Due to these risks, all patients require urine culture screening at their initial prenatal visit, and high-risk patients (eg, age <25) undergo sexually transmitted infection screening. Those who screen positive require timely treatment and repeat cultures after treatment (ie, test of cure) to reduce risks of persistent infection.
(Choice B) Extremes of maternal age (eg, age <17 or >35) are associated with preterm labor and PPROM; this patient is age 30.
(Choice C) Multiparity is associated with precipitous labor and increased risk for postpartum hemorrhage, not PPROM.
(Choice D) Patients with placenta previa can have antepartum bleeding with an increased risk of PPROM, likely due to blood causing inflammation and focal weakening of the fetal membranes.
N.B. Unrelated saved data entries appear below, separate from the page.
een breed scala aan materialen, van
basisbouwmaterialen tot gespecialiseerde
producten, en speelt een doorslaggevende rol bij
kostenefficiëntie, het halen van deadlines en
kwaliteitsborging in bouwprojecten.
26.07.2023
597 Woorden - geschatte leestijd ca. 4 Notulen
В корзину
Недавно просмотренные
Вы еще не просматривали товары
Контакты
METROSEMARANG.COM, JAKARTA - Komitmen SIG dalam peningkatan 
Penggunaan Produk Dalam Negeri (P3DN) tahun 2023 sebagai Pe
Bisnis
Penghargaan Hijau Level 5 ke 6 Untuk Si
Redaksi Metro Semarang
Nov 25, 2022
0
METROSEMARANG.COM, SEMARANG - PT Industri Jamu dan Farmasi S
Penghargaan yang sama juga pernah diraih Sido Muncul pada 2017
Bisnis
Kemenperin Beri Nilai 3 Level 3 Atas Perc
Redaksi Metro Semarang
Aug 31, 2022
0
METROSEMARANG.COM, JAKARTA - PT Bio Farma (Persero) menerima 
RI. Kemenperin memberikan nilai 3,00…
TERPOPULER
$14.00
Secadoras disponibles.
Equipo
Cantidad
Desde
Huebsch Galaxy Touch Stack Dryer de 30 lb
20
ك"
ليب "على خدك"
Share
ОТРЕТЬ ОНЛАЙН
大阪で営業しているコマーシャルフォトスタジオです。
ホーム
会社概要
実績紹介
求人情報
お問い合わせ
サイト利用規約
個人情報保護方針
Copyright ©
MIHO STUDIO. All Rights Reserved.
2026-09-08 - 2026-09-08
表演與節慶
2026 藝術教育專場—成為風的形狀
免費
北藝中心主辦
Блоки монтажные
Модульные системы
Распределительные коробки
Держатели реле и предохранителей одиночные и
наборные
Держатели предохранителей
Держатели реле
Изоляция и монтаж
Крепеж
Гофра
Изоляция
This patient has an anterior placenta, which is not a risk factor for PPROM. Her light spotting is likely the result of her rupture of membranes, but such spotting is unlikely to cause PPROM.
(Choice E) Previous cervical surgeries or uterine procedures (eg, multiple dilations and evacuations) are associated with preterm delivery. Previous spontaneous abortion is not associated with PPROM or preterm delivery.
(Choice F) Prior cesarean delivery increases the risk of abnormal placentation (eg, placenta accreta), not PPROM, in subsequent pregnancies.
Educational objective:
Genitourinary tract infection, particularly asymptomatic bacteriuria, is a risk factor for preterm prelabor rupture of membranes. Therefore, universal urine culture screening, timely treatment, and reculturing for test of cure are recommended in pregnancy.